Now, for the caveats. Let’s start with the methodological ones. This is indirect evidence, at best. All sorts of disconnects exist between the DW-Nominate scores of Representatives from the 111th Congress and the ideology of the GOP primary voters in a state. To name just five: Reps are a small sample; Reps come from gerrymandered districts, not states, and those districts may be more/less polarized across states; conversely, GOP primary voters also exist in Dem districts; this was two years ago; and Member-district ideologies can diverge. The point is that you shouldn’t take this is some sort of smokin’ gun about primary voter preferences in California. It’s a lot closer to meaningless than it is to that. Just to highlight what I mean, Romney cleaned up in Arizona’s closed primary, which was the most conservative GOP delegation in the House in the 111th Congress.

Of course, this only begs a more important caveat: does the DW-Nominate scores of the House delegation sort along the same measure of ideology that is separating GOP primary voters between Romney and not-Romney? I haven’t looked into this enough to say, but my instinct is that it may very well not. Romney, Santorum, and Gingrich are all laying down pretty conservative policy positions, so the differences between them may have as much to do with style or messaging as they have to do with the actual policy differences of the type that could be picked up by something like a DW-Nominate score in the minds of voters. And so even if it’s true that California Republicans are more conservative than Alabama Republicans, it may also be the case that certain frames (such as an anti-Massachusetts attitude) are much more prevalent in Alabama than in California.

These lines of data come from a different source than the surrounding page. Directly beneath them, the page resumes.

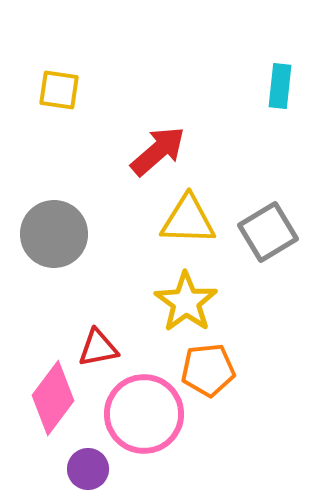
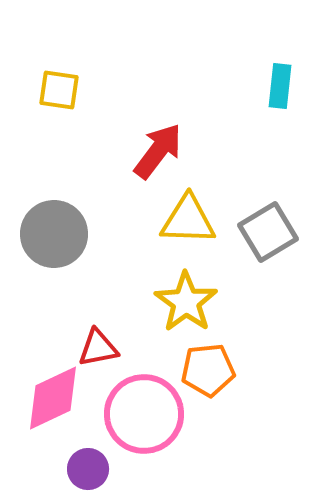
red arrow: rotated 12 degrees counterclockwise
pink diamond: rotated 28 degrees clockwise
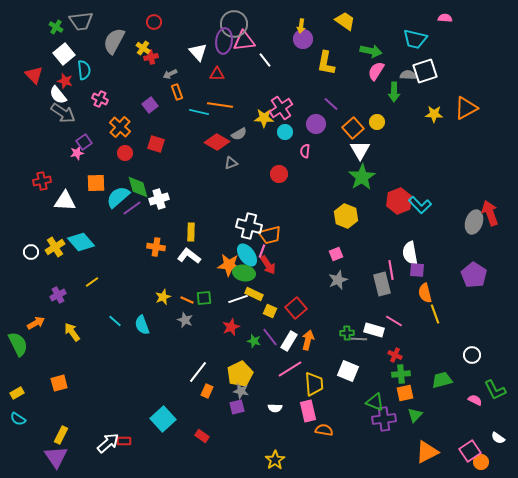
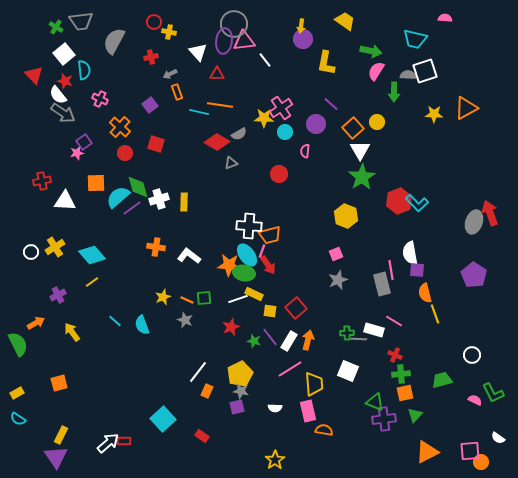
yellow cross at (143, 48): moved 26 px right, 16 px up; rotated 24 degrees counterclockwise
cyan L-shape at (420, 205): moved 3 px left, 2 px up
white cross at (249, 226): rotated 10 degrees counterclockwise
yellow rectangle at (191, 232): moved 7 px left, 30 px up
cyan diamond at (81, 242): moved 11 px right, 13 px down
yellow square at (270, 311): rotated 16 degrees counterclockwise
green L-shape at (495, 390): moved 2 px left, 3 px down
pink square at (470, 451): rotated 30 degrees clockwise
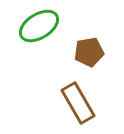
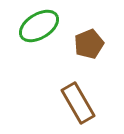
brown pentagon: moved 8 px up; rotated 12 degrees counterclockwise
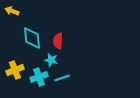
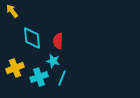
yellow arrow: rotated 32 degrees clockwise
cyan star: moved 2 px right, 1 px down
yellow cross: moved 2 px up
cyan line: rotated 49 degrees counterclockwise
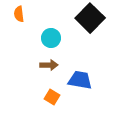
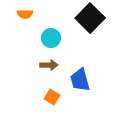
orange semicircle: moved 6 px right; rotated 84 degrees counterclockwise
blue trapezoid: rotated 115 degrees counterclockwise
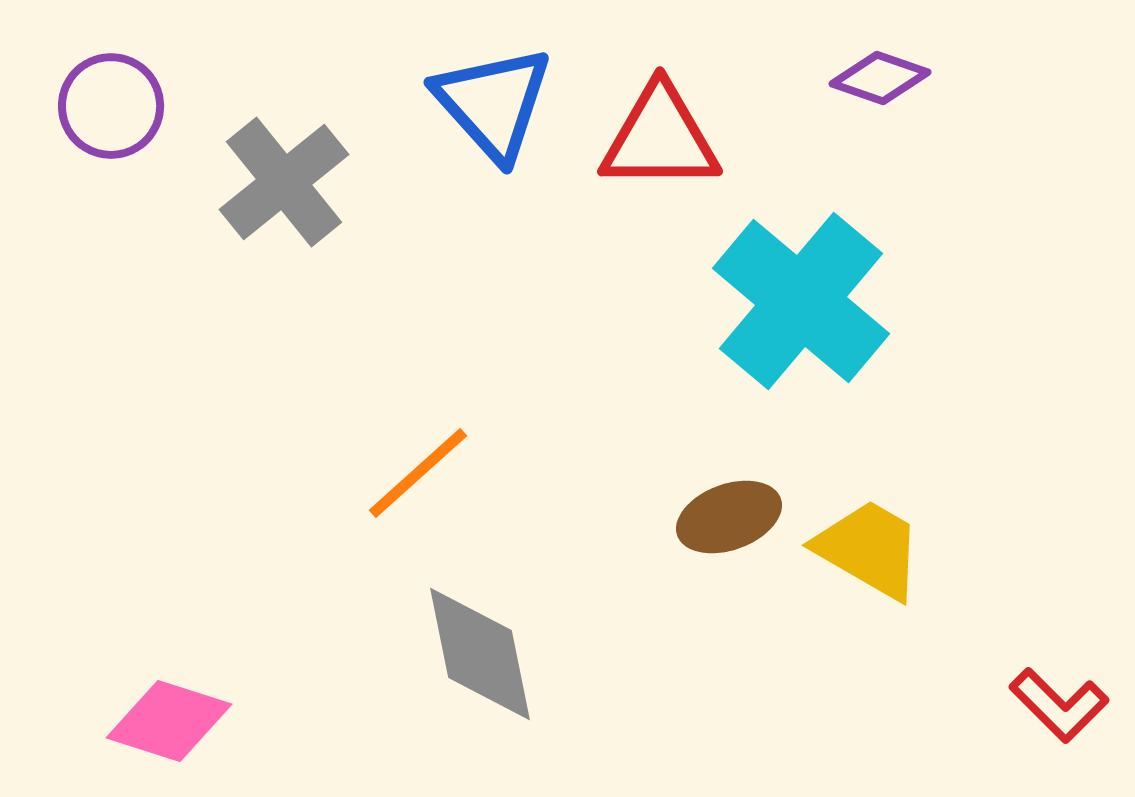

And yet, none of this is the main caveat, which undoubtedly remains the same as it has been for months: voter ideology, or voters in general for that matter, may have little left to independently say in the primary. This is because a fair amount of GOP primary voter belief (or any primary voter belief ) is really a coordination game being driven by party actors and party media outlets, who seem less and less likely to show any enthusiasm for the toppling of Romney in favor of Santorum. Which, of course, simply reiterates the fundamental truth of what is going on: California may matter this year, in the sense that Romney may not have the delegates to put him over the top by then, but the nomination in my view has been sewn up (save for Act of God type external shocks) for quite some time.